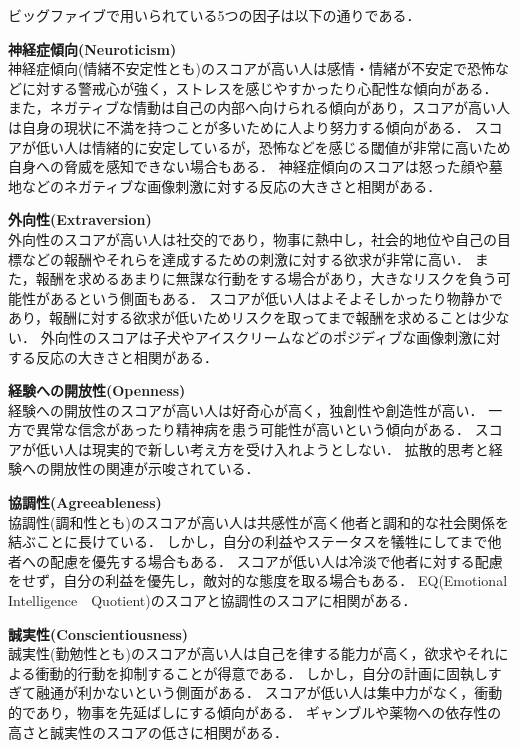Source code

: ビッグファイブで用いられている5つの因子は以下の通りである\cite{daniel}．
\begin{description}
    \item{\textbf{神経症傾向(Neuroticism)}}\mbox{}\\
    神経症傾向(情緒不安定性とも)のスコアが高い人は感情・情緒が不安定で恐怖などに対する警戒心が強く，ストレスを感じやすかったり心配性な傾向がある．
    また，ネガティブな情動は自己の内部へ向けられる傾向があり，スコアが高い人は自身の現状に不満を持つことが多いために人より努力する傾向がある．
    スコアが低い人は情緒的に安定しているが，恐怖などを感じる閾値が非常に高いため自身への脅威を感知できない場合もある．
    神経症傾向のスコアは怒った顔や墓地などのネガティブな画像刺激に対する反応の大きさと相関がある．
    \item{\textbf{外向性(Extraversion)}}\mbox{}\\
    外向性のスコアが高い人は社交的であり，物事に熱中し，社会的地位や自己の目標などの報酬やそれらを達成するための刺激に対する欲求が非常に高い．
    また，報酬を求めるあまりに無謀な行動をする場合があり，大きなリスクを負う可能性があるという側面もある．
    スコアが低い人はよそよそしかったり物静かであり，報酬に対する欲求が低いためリスクを取ってまで報酬を求めることは少ない．
    外向性のスコアは子犬やアイスクリームなどのポジディブな画像刺激に対する反応の大きさと相関がある．
    \item{\textbf{経験への開放性(Openness)}}\mbox{}\\
    経験への開放性のスコアが高い人は好奇心が高く，独創性や創造性が高い．
    一方で異常な信念があったり精神病を患う可能性が高いという傾向がある．
    スコアが低い人は現実的で新しい考え方を受け入れようとしない．
    拡散的思考と経験への開放性の関連が示唆されている．
    \item{\textbf{協調性(Agreeableness)}}\mbox{}\\
    協調性(調和性とも)のスコアが高い人は共感性が高く他者と調和的な社会関係を結ぶことに長けている．
    しかし，自分の利益やステータスを犠牲にしてまで他者への配慮を優先する場合もある．
    スコアが低い人は冷淡で他者に対する配慮をせず，自分の利益を優先し，敵対的な態度を取る場合もある．
    EQ(Emotional Intelligence　Quotient)のスコアと協調性のスコアに相関がある．
    \item{\textbf{誠実性(Conscientiousness)}}\mbox{}\\
    誠実性(勤勉性とも)のスコアが高い人は自己を律する能力が高く，欲求やそれによる衝動的行動を抑制することが得意である．
    しかし，自分の計画に固執しすぎて融通が利かないという側面がある．
    スコアが低い人は集中力がなく，衝動的であり，物事を先延ばしにする傾向がある．
    ギャンブルや薬物への依存性の高さと誠実性のスコアの低さに相関がある．
\end{description}

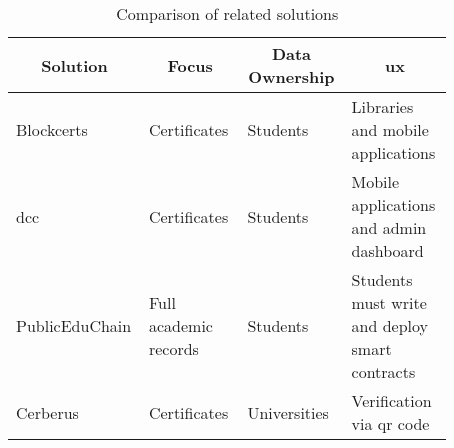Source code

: \begin{table}
\centering
\caption{Comparison of related solutions}
\label{tab:relSolutions}
\begin{tabular}{|p{0.20\linewidth}|p{0.22\linewidth}|p{0.22\linewidth}|p{0.23\linewidth}|}
\hline
\multicolumn{1}{|c|}{\textbf{Solution}} & \multicolumn{1}{c|}{\textbf{Focus}} & \multicolumn{1}{c|}{\textbf{Data Ownership}} & \multicolumn{1}{c|}{\textbf{\gls{ux}}} \\
\hline
Blockcerts & Certificates & Students & Libraries and mobile applications \\
\hline
\acrshort{dcc} & Certificates & Students & Mobile applications and admin dashboard \\
\hline
PublicEduChain & Full academic records & Students & Students must write and deploy smart contracts \\
\hline
Cerberus & Certificates & Universities & Verification via \gls{qr} code \\
\hline
\end{tabular}
\end{table}
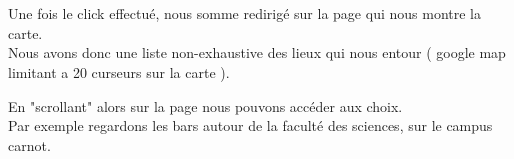 \documentclass[10pt,a4paper, landscape]{report}
\begin{document}
{{\newpage
\section{}

Une fois le click effectué, nous somme redirigé sur la page qui nous montre la carte. \\
Nous avons donc une liste non-exhaustive des lieux qui nous entour ( google map limitant a 20 curseurs sur la carte ). \\
{%
\setlength{\fboxsep}{0pt}%
\setlength{\fboxrule}{2pt}%
%

\newpage
En "scrollant" alors sur la page nous pouvons accéder aux choix. \\
Par exemple regardons les bars autour de la faculté des sciences, sur le campus carnot. \\
{%
\setlength{\fboxsep}{0pt}%
\setlength{\fboxrule}{2pt}%
%

\newpage
\section{}

}}}}
\end{document}
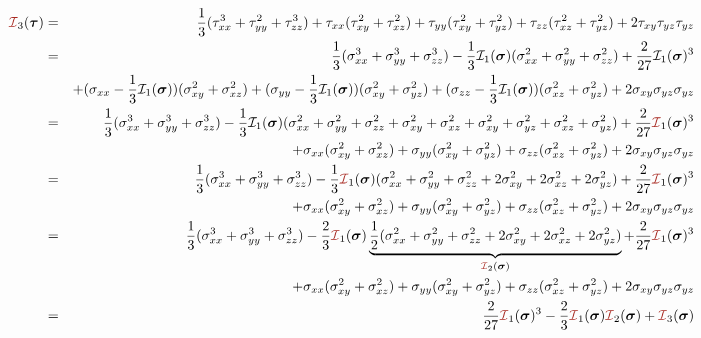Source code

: \begin{eqnarray}
{\III}_3(\bm\tau) 
&=& 
\frac{1}{3}(\tau_{xx}^3 + \tau_{yy}^2 + \tau_{zz}^3) 
+\tau_{xx}(\tau_{xy}^2 + \tau_{xz}^2 ) 
+\tau_{yy}(\tau_{xy}^2 + \tau_{yz}^2 ) 
+\tau_{zz}(\tau_{xz}^2 + \tau_{yz}^2 ) 
+2\tau_{xy}\tau_{yz}\tau_{yz} \nn\\
&=& 
\frac{1}{3}(\sigma_{xx}^3 + \sigma_{yy}^3 + \sigma_{zz}^3)
-\frac13{\cal I}_1(\bm\sigma) (\sigma_{xx}^2+\sigma_{yy}^2+\sigma_{zz}^2)
+\frac{2}{27} {\cal I}_1(\bm\sigma)^3 \nn\\
&& 
+(\sigma_{xx}-\frac13 {\cal I}_1(\bm\sigma))(\sigma_{xy}^2 + \sigma_{xz}^2 ) 
+(\sigma_{yy}-\frac13 {\cal I}_1(\bm\sigma))(\sigma_{xy}^2 + \sigma_{yz}^2 ) 
+(\sigma_{zz}-\frac13 {\cal I}_1(\bm\sigma))(\sigma_{xz}^2 + \sigma_{yz}^2 ) 
+2\sigma_{xy}\sigma_{yz}\sigma_{yz} \nn\\
&=& 
\frac{1}{3}(\sigma_{xx}^3 + \sigma_{yy}^3 + \sigma_{zz}^3)
-\frac13{\cal I}_1(\bm\sigma) (\sigma_{xx}^2+\sigma_{yy}^2+\sigma_{zz}^2
+ \sigma_{xy}^2 + \sigma_{xz}^2
+\sigma_{xy}^2 + \sigma_{yz}^2
+\sigma_{xz}^2 + \sigma_{yz}^2 
)
+\frac{2}{27} {\III}_1(\bm\sigma)^3 \nn\\
&& 
+\sigma_{xx}(\sigma_{xy}^2 + \sigma_{xz}^2 ) 
+\sigma_{yy}(\sigma_{xy}^2 + \sigma_{yz}^2 ) 
+\sigma_{zz}(\sigma_{xz}^2 + \sigma_{yz}^2 ) 
+2\sigma_{xy}\sigma_{yz}\sigma_{yz} \nn\\
&=& 
\frac{1}{3}(\sigma_{xx}^3 + \sigma_{yy}^3 + \sigma_{zz}^3)
-\frac13{\III}_1(\bm\sigma) (\sigma_{xx}^2+\sigma_{yy}^2+\sigma_{zz}^2
+ 2\sigma_{xy}^2 + 2\sigma_{xz}^2 + 2\sigma_{yz}^2  )
+\frac{2}{27} {\III}_1(\bm\sigma)^3 \nn\\
&& 
+\sigma_{xx}(\sigma_{xy}^2 + \sigma_{xz}^2 ) 
+\sigma_{yy}(\sigma_{xy}^2 + \sigma_{yz}^2 ) 
+\sigma_{zz}(\sigma_{xz}^2 + \sigma_{yz}^2 ) 
+2\sigma_{xy}\sigma_{yz}\sigma_{yz} \nn\\
&=& 
\frac{1}{3}(\sigma_{xx}^3 + \sigma_{yy}^3 + \sigma_{zz}^3)
-\frac23{\III}_1(\bm\sigma)
\underbrace{\frac12  (\sigma_{xx}^2+\sigma_{yy}^2+\sigma_{zz}^2
+ 2\sigma_{xy}^2 + 2\sigma_{xz}^2 + 2\sigma_{yz}^2  )}_{{\III}_2(\bm\sigma)}
+\frac{2}{27} {\III}_1(\bm\sigma)^3 \nn\\
&& 
+\sigma_{xx}(\sigma_{xy}^2 + \sigma_{xz}^2 ) 
+\sigma_{yy}(\sigma_{xy}^2 + \sigma_{yz}^2 ) 
+\sigma_{zz}(\sigma_{xz}^2 + \sigma_{yz}^2 ) 
+2\sigma_{xy}\sigma_{yz}\sigma_{yz} \nn\\
&=& \frac{2}{27}  {\III}_1(\bm\sigma)^3 - \frac23{\III}_1(\bm\sigma) {\III}_2(\bm\sigma)
+{\III}_3(\bm\sigma) \nn
\end{eqnarray}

* **TO-DO ITEM**
For the word "mbox", show every line of the entries that holds it.

* **ANSWER TO THE EXERCISE**
    \item{\textbf{神経症傾向(Neuroticism)}}\mbox{}\\
    \item{\textbf{外向性(Extraversion)}}\mbox{}\\
    \item{\textbf{経験への開放性(Openness)}}\mbox{}\\
    \item{\textbf{協調性(Agreeableness)}}\mbox{}\\
    \item{\textbf{誠実性(Conscientiousness)}}\mbox{}\\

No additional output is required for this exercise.